Auch heute würden noch viele Menschen "an ein Kreuz genagelt als Opfer unmenschlicher Ausbeutung und dabei ihrer Würde, Freiheit und Zukunft beraubt", hieß es. Die Kreuzweg-Meditationen beklagten unter anderem auch Zwangsprostitution, Kinderarbeit und Organhandel. Zugleich würdigte Bonetti in ihren Texten den Einsatz von Seenotrettern auf dem Mittelmeer, "um das Leben so vieler Familien zu retten, die auf der Suche nach Sicherheit und neuen Perspektiven sind". Es gehe um Menschen

Ostern ist für Christen das wichtigste Fest. Den Höhepunkt stellt die Osternacht dar, die der Pontifex am Samstagabend im Petersdom mit einer Liturgie begeht. Dabei wird an die für den christlichen Glauben zentrale Auferstehung von Jesus Christus erinnert. Am Sonntag spendet der Papst dann den Segen "Urbi et Orbi".

Tausende in Jerusalem

Auch in Jerusalem erinnerten Christen an die Kreuzigung und den Tod von Jesus. In mehreren Prozessionen zogen sie durch die Altstadt. Mönche liefen in ihren braunen und schwarzen Gewändern über die Via Dolorosa, Gläubige sangen und trugen Holzkreuze. Protestanten gingen den Pilgerweg zur evangelischen Erlöserkirche, Katholiken zur Grabeskirche.

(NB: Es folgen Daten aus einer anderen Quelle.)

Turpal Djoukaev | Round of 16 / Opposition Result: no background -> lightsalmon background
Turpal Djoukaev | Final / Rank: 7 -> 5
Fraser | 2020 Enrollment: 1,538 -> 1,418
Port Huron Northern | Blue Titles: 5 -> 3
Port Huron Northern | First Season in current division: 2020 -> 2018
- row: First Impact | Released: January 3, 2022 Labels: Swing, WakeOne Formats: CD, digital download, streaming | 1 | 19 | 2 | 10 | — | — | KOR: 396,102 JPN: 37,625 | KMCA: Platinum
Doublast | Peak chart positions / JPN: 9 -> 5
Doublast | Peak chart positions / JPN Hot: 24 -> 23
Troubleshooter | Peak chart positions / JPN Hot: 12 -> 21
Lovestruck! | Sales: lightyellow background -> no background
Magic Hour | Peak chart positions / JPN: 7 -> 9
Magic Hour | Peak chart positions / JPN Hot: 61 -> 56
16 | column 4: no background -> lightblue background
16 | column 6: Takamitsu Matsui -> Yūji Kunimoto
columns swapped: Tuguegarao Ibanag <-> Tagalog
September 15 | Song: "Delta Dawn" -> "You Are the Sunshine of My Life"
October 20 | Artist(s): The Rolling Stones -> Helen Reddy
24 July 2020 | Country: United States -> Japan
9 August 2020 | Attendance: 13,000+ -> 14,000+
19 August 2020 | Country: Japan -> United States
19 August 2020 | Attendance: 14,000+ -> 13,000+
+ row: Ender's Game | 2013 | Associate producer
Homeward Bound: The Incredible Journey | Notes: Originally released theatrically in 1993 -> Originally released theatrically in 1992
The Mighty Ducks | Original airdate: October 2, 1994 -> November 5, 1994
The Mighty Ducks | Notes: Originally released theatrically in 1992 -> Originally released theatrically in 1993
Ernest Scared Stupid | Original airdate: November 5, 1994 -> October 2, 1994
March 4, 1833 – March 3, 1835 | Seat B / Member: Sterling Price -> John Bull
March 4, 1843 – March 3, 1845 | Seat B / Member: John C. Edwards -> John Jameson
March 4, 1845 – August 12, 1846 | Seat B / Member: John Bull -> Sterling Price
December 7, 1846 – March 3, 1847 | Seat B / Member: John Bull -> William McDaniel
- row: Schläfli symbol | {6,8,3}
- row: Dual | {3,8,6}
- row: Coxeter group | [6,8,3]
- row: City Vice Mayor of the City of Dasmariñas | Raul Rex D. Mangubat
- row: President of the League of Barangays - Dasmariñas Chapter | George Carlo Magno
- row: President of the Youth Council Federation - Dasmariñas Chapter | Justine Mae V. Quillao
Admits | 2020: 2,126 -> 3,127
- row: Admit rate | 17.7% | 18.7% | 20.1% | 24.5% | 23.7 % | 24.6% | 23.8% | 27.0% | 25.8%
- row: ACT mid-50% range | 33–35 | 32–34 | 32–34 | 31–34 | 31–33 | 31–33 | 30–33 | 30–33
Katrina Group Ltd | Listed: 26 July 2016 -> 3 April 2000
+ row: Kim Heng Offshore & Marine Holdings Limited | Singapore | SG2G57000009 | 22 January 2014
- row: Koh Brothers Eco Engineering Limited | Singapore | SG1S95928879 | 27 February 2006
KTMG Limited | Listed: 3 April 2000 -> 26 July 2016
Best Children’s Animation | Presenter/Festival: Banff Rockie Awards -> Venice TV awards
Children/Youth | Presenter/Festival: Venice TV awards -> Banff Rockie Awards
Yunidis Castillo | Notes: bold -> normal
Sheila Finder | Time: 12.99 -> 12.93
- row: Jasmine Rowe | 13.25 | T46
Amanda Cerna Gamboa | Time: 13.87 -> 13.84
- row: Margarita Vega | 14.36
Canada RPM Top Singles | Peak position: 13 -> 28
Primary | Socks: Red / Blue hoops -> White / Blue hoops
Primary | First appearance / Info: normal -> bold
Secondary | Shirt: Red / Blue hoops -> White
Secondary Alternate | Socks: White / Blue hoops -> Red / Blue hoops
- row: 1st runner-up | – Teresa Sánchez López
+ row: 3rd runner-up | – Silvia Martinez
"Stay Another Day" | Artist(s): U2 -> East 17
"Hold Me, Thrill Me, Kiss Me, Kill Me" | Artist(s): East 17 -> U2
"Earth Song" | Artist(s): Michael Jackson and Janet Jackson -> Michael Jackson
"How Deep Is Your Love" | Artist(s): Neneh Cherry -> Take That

Die Grabeskirche in Jerusalem steht an der Stelle, wo Jesus dem christlichen Glauben nach gestorben und wiederauferstanden ist. An Karsamstag und Ostersonntag werden in der Grabeskirche auch Messen gefeiert. Die israelische Regierung sagte am Freitag zu, dass auch Hunderte Christen aus dem von dem Land blockierten Gazastreifen zu Ostern nach Ost-Jerusalem und in das Westjordanland reisen dürfen. Der Karfreitag fiel auch mit dem Beginn des jüdischen Pessach-Festes zusammen. Da es sich um ein Pilgerfest handelt, wird in diesen Tagen auch mit vielen jüdischen Besuchern in Jerusalem gerechnet.